→ **Problem description**
When you write out the entries, keep every line exactly as it appears.

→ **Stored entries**
++++++++++
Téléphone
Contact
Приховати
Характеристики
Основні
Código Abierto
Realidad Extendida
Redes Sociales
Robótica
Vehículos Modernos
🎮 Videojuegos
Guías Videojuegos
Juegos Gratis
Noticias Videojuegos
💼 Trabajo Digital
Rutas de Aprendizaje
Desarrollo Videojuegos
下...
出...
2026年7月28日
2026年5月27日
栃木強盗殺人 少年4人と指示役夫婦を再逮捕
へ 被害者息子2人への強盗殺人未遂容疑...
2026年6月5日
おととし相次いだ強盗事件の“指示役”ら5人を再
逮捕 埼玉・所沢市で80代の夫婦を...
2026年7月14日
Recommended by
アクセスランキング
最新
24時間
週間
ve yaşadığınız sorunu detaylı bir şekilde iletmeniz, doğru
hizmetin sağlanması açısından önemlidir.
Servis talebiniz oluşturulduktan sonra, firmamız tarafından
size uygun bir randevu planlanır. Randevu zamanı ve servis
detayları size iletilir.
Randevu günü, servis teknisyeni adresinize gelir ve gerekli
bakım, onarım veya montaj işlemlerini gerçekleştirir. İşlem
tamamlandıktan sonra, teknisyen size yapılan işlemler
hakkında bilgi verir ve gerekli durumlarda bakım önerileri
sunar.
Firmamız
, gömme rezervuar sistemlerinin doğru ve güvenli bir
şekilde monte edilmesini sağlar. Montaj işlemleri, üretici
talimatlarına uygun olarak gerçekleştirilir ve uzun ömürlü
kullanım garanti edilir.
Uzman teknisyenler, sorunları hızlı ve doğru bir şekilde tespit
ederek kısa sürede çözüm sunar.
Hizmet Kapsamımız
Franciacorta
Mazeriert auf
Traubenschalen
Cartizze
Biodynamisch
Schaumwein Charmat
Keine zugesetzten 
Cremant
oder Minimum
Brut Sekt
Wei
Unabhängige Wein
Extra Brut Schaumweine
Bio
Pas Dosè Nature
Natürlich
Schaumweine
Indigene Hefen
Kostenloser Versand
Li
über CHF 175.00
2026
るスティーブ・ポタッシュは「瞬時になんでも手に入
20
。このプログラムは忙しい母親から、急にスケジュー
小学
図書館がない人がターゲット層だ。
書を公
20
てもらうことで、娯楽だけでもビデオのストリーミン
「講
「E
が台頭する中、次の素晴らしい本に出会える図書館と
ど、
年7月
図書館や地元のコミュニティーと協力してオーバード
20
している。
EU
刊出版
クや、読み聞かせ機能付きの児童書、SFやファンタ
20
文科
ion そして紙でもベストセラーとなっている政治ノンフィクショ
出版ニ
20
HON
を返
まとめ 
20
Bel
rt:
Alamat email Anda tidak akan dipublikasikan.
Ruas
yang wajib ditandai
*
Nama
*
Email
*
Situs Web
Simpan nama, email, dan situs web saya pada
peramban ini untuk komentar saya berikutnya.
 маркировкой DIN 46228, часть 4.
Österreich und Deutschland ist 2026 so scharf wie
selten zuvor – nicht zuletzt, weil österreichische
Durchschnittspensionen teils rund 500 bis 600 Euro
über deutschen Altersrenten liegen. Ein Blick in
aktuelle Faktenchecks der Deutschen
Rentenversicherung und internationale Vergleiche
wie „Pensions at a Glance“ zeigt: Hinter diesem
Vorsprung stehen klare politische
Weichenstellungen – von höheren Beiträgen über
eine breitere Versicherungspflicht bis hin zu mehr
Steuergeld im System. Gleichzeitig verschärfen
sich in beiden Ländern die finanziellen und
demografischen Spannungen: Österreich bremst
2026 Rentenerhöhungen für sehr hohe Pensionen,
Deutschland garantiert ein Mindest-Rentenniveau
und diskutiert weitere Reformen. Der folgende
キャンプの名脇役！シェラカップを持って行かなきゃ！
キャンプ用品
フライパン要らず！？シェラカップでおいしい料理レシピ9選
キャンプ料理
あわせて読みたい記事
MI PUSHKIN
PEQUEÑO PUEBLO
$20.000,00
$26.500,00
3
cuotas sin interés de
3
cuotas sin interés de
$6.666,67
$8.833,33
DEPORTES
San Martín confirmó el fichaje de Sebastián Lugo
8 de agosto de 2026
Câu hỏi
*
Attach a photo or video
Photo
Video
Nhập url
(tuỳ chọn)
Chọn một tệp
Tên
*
++++++++++
→ **Output of the task**
Téléphone
Contact
Приховати
Характеристики
Основні
Código Abierto
Realidad Extendida
Redes Sociales
Robótica
Vehículos Modernos
🎮 Videojuegos
Guías Videojuegos
Juegos Gratis
Noticias Videojuegos
💼 Trabajo Digital
Rutas de Aprendizaje
Desarrollo Videojuegos
下...
出...
2026年7月28日
2026年5月27日
栃木強盗殺人 少年4人と指示役夫婦を再逮捕
へ 被害者息子2人への強盗殺人未遂容疑...
2026年6月5日
おととし相次いだ強盗事件の“指示役”ら5人を再
逮捕 埼玉・所沢市で80代の夫婦を...
2026年7月14日
Recommended by
アクセスランキング
最新
24時間
週間
ve yaşadığınız sorunu detaylı bir şekilde iletmeniz, doğru
hizmetin sağlanması açısından önemlidir.
Servis talebiniz oluşturulduktan sonra, firmamız tarafından
size uygun bir randevu planlanır. Randevu zamanı ve servis
detayları size iletilir.
Randevu günü, servis teknisyeni adresinize gelir ve gerekli
bakım, onarım veya montaj işlemlerini gerçekleştirir. İşlem
tamamlandıktan sonra, teknisyen size yapılan işlemler
hakkında bilgi verir ve gerekli durumlarda bakım önerileri
sunar.
Firmamız
, gömme rezervuar sistemlerinin doğru ve güvenli bir
şekilde monte edilmesini sağlar. Montaj işlemleri, üretici
talimatlarına uygun olarak gerçekleştirilir ve uzun ömürlü
kullanım garanti edilir.
Uzman teknisyenler, sorunları hızlı ve doğru bir şekilde tespit
ederek kısa sürede çözüm sunar.
Hizmet Kapsamımız
Franciacorta
Mazeriert auf
Traubenschalen
Cartizze
Biodynamisch
Schaumwein Charmat
Keine zugesetzten 
Cremant
oder Minimum
Brut Sekt
Wei
Unabhängige Wein
Extra Brut Schaumweine
Bio
Pas Dosè Nature
Natürlich
Schaumweine
Indigene Hefen
Kostenloser Versand
Li
über CHF 175.00
2026
るスティーブ・ポタッシュは「瞬時になんでも手に入
20
。このプログラムは忙しい母親から、急にスケジュー
小学
図書館がない人がターゲット層だ。
書を公
20
てもらうことで、娯楽だけでもビデオのストリーミン
「講
「E
が台頭する中、次の素晴らしい本に出会える図書館と
ど、
年7月
図書館や地元のコミュニティーと協力してオーバード
20
している。
EU
刊出版
クや、読み聞かせ機能付きの児童書、SFやファンタ
20
文科
ion そして紙でもベストセラーとなっている政治ノンフィクショ
出版ニ
20
HON
を返
まとめ 
20
Bel
rt:
Alamat email Anda tidak akan dipublikasikan.
Ruas
yang wajib ditandai
*
Nama
*
Email
*
Situs Web
Simpan nama, email, dan situs web saya pada
peramban ini untuk komentar saya berikutnya.
 маркировкой DIN 46228, часть 4.
Österreich und Deutschland ist 2026 so scharf wie
selten zuvor – nicht zuletzt, weil österreichische
Durchschnittspensionen teils rund 500 bis 600 Euro
über deutschen Altersrenten liegen. Ein Blick in
aktuelle Faktenchecks der Deutschen
Rentenversicherung und internationale Vergleiche
wie „Pensions at a Glance“ zeigt: Hinter diesem
Vorsprung stehen klare politische
Weichenstellungen – von höheren Beiträgen über
eine breitere Versicherungspflicht bis hin zu mehr
Steuergeld im System. Gleichzeitig verschärfen
sich in beiden Ländern die finanziellen und
demografischen Spannungen: Österreich bremst
2026 Rentenerhöhungen für sehr hohe Pensionen,
Deutschland garantiert ein Mindest-Rentenniveau
und diskutiert weitere Reformen. Der folgende
キャンプの名脇役！シェラカップを持って行かなきゃ！
キャンプ用品
フライパン要らず！？シェラカップでおいしい料理レシピ9選
キャンプ料理
あわせて読みたい記事
MI PUSHKIN
PEQUEÑO PUEBLO
$20.000,00
$26.500,00
3
cuotas sin interés de
3
cuotas sin interés de
$6.666,67
$8.833,33
DEPORTES
San Martín confirmó el fichaje de Sebastián Lugo
8 de agosto de 2026
Câu hỏi
*
Attach a photo or video
Photo
Video
Nhập url
(tuỳ chọn)
Chọn một tệp
Tên
*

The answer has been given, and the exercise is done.